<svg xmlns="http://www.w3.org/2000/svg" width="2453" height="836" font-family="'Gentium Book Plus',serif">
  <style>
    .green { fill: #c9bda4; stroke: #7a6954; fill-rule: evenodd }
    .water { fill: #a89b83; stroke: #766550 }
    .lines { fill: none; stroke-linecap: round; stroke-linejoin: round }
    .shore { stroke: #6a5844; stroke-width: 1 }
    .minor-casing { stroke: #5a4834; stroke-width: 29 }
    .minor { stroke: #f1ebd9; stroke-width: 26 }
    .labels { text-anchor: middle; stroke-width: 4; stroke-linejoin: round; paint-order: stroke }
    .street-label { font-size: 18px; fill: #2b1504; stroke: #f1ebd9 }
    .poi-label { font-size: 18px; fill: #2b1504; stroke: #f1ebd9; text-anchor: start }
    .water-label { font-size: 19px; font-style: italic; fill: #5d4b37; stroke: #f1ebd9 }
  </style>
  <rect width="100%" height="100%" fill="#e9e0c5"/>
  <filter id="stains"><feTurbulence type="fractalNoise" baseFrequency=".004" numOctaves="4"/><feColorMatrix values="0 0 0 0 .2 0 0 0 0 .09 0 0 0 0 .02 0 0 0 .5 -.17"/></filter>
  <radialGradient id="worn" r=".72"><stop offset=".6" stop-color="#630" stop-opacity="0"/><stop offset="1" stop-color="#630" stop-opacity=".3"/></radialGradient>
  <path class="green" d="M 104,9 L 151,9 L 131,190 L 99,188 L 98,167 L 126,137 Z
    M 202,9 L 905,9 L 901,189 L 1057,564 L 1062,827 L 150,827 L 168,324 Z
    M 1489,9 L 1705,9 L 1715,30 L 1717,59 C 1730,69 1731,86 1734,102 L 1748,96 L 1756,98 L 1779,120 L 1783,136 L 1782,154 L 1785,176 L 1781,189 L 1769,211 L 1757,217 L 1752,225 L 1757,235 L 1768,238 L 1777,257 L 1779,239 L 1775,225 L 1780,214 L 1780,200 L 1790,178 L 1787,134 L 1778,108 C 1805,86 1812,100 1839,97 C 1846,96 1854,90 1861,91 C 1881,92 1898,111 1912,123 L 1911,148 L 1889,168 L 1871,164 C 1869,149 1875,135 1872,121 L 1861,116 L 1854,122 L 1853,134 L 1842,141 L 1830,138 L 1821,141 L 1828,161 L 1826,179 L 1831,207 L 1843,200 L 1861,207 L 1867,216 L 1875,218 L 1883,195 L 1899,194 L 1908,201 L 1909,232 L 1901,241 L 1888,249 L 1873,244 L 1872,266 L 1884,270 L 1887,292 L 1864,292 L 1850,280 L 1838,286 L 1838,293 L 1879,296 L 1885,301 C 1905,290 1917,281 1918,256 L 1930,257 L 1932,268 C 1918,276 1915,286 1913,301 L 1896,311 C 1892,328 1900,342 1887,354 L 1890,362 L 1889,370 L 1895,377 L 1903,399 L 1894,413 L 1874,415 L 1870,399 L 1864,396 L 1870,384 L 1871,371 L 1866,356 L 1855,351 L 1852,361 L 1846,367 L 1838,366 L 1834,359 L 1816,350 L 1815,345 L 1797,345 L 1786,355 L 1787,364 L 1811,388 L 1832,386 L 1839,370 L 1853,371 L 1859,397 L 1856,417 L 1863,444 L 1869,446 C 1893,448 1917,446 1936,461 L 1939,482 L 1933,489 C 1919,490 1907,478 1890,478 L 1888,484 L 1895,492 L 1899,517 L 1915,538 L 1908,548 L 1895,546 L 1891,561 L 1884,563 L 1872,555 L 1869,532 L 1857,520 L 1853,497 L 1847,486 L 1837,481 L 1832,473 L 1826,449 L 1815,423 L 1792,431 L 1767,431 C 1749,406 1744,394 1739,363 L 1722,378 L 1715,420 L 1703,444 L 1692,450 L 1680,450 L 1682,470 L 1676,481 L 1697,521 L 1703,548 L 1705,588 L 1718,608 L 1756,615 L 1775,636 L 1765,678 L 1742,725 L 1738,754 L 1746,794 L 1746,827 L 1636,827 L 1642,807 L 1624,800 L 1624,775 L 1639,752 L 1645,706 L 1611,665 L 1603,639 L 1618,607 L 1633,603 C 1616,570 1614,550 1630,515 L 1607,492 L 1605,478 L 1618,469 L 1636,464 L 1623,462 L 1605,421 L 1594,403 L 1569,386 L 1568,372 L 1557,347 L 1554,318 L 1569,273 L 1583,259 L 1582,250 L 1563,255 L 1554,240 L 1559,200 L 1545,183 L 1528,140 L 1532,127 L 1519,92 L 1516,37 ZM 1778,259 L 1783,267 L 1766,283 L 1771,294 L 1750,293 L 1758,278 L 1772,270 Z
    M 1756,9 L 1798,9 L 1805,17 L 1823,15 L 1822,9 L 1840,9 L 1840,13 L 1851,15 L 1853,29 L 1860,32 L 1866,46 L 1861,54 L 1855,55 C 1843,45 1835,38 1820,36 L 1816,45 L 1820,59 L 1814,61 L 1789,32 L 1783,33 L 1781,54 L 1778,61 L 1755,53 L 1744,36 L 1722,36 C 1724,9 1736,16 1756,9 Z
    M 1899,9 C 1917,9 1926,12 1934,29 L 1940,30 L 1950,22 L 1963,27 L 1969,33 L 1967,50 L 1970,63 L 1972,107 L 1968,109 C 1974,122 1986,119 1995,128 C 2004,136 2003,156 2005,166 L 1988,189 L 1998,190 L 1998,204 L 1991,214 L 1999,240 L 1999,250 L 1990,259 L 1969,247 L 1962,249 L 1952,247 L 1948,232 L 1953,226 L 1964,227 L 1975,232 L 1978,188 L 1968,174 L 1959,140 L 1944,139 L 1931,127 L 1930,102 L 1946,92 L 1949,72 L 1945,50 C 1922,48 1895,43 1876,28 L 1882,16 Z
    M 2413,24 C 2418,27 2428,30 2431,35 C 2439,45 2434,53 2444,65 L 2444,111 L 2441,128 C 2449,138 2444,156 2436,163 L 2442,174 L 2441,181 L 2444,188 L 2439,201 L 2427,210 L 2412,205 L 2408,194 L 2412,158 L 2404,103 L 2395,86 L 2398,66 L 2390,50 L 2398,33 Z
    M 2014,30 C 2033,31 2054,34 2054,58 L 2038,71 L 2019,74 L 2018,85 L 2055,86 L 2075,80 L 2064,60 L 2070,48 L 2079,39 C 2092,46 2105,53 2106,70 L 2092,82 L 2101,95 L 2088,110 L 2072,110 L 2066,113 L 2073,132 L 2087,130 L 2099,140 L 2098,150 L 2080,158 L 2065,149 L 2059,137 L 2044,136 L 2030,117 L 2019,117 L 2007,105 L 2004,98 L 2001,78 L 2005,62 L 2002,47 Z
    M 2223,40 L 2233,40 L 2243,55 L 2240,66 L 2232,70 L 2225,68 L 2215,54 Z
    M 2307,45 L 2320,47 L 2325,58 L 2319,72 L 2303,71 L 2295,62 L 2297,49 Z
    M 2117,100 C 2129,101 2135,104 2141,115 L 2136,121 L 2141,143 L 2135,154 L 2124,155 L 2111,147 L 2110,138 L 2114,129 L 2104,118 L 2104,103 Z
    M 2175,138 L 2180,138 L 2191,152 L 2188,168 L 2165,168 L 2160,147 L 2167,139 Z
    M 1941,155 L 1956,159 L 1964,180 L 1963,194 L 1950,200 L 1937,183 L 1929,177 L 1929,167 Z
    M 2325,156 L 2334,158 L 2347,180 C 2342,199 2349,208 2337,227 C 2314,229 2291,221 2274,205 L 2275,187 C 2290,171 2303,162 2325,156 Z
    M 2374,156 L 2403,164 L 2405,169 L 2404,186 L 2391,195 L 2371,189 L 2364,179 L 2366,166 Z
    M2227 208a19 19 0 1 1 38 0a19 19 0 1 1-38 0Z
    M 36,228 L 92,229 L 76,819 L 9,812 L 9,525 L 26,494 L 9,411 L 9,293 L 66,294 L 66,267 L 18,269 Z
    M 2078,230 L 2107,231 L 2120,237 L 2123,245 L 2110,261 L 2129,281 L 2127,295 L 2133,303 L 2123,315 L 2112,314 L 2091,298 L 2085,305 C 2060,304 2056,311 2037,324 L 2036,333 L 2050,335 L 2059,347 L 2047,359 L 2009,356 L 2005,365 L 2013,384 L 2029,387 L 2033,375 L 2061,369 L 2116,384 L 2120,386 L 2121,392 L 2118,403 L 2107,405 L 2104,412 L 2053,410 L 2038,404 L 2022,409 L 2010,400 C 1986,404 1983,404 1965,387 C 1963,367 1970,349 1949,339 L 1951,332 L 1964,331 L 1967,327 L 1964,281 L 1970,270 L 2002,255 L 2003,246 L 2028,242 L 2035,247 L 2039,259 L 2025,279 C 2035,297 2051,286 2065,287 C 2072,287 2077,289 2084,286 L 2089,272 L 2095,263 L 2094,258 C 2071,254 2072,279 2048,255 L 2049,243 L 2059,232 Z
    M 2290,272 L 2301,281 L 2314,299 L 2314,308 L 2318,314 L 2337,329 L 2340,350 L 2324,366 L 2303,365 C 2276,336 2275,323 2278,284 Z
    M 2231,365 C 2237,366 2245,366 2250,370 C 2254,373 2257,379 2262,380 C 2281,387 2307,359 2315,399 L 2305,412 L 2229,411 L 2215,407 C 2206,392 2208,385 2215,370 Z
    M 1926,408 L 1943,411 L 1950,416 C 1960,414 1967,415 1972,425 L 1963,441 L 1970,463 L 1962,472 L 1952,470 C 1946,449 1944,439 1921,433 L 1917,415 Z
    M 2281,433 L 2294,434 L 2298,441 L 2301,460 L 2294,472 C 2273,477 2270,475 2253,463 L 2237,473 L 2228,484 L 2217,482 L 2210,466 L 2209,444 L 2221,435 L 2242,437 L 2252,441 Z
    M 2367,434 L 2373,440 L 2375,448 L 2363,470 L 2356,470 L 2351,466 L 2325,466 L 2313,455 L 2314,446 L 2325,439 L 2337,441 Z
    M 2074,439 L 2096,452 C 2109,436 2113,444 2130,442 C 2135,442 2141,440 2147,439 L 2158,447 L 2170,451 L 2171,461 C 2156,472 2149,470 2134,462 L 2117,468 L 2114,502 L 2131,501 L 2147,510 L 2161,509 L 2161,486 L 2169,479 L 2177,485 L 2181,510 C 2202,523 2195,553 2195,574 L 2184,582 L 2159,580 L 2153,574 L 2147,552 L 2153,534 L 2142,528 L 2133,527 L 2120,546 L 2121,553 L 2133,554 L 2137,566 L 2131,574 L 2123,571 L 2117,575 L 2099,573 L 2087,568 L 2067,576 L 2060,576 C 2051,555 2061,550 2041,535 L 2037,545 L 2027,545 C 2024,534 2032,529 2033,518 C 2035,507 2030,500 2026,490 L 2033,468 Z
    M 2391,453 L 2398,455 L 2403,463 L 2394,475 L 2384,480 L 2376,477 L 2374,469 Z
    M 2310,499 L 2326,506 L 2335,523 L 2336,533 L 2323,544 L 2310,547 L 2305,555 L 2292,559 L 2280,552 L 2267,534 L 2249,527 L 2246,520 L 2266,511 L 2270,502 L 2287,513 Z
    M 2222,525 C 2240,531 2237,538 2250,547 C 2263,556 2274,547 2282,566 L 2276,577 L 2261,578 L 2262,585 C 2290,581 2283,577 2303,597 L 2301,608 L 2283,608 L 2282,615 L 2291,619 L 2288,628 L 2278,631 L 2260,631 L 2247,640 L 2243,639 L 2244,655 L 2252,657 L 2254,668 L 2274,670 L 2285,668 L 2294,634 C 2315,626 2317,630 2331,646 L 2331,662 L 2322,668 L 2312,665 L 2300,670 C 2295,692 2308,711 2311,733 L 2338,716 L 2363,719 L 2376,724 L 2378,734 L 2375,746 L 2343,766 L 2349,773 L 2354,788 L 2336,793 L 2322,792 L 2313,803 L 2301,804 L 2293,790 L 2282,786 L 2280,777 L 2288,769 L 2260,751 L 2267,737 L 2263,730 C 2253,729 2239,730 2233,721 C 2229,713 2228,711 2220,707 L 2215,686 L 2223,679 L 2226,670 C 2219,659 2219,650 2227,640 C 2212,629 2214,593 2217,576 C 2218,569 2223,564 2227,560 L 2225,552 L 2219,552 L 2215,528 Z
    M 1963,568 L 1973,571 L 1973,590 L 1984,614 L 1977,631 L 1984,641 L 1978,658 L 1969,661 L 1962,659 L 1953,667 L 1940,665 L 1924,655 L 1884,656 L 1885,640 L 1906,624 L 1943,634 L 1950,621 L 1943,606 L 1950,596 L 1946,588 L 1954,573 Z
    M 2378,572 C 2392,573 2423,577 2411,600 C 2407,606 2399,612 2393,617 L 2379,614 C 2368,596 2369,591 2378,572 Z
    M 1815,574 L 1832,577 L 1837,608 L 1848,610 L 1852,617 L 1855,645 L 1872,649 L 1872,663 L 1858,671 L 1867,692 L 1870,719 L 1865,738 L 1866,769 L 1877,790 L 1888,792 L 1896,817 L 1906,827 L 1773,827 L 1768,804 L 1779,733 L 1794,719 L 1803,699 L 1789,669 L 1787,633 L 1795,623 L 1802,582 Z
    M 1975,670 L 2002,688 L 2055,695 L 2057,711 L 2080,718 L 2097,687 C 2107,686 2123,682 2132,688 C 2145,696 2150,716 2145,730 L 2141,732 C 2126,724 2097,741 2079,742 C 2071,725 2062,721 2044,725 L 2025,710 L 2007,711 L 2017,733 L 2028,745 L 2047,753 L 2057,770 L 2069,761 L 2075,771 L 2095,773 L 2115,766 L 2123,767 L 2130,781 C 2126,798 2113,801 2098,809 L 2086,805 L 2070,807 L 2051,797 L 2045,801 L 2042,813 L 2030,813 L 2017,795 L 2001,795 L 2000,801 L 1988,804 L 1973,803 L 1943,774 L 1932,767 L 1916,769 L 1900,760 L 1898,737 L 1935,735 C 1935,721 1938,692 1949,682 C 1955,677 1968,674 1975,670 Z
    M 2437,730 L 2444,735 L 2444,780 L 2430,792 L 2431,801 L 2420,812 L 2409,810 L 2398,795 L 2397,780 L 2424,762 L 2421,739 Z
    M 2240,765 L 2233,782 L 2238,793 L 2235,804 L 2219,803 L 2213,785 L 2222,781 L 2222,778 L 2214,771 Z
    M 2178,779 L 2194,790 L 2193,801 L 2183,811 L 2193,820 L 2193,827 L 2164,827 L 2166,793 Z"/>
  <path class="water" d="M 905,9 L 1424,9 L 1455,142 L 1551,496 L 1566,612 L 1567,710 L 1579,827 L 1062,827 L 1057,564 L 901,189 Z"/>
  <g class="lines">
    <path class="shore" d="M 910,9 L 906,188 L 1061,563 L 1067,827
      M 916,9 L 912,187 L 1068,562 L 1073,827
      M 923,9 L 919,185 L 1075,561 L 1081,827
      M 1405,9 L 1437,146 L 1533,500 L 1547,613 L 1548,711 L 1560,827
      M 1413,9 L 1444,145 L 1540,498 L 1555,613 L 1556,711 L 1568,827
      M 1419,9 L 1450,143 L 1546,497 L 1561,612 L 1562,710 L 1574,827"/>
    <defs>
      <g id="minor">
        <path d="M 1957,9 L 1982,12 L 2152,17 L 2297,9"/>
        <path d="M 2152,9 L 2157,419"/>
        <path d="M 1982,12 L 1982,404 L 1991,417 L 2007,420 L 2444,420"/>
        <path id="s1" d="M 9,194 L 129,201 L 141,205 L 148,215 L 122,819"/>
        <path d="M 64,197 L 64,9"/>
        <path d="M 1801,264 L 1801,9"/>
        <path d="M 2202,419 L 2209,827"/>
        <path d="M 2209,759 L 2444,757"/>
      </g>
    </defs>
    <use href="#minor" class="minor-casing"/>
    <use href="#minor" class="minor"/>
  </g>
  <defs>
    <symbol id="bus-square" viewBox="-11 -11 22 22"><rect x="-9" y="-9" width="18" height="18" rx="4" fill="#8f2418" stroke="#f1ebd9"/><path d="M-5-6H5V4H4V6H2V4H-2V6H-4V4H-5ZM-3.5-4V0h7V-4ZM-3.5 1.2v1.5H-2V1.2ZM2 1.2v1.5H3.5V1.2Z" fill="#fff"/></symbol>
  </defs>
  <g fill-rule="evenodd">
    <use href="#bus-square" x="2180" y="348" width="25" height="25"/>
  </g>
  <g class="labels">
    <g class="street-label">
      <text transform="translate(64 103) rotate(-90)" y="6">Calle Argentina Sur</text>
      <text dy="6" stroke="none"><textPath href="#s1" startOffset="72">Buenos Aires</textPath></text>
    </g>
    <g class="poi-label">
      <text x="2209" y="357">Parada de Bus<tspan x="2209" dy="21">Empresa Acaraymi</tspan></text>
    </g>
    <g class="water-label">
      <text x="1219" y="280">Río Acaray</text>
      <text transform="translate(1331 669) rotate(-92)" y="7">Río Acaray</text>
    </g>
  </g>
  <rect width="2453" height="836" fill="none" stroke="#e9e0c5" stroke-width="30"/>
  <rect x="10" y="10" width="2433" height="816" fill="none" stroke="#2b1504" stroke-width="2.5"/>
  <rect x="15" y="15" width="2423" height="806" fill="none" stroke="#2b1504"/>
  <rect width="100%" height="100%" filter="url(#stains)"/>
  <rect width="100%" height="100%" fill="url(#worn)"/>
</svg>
####
Task goal -
Scan the data above for the string "stains" and copy each line where it appears.

Reply to the task -
  <filter id="stains"><feTurbulence type="fractalNoise" baseFrequency=".004" numOctaves="4"/><feColorMatrix values="0 0 0 0 .2 0 0 0 0 .09 0 0 0 0 .02 0 0 0 .5 -.17"/></filter>
  <rect width="100%" height="100%" filter="url(#stains)"/>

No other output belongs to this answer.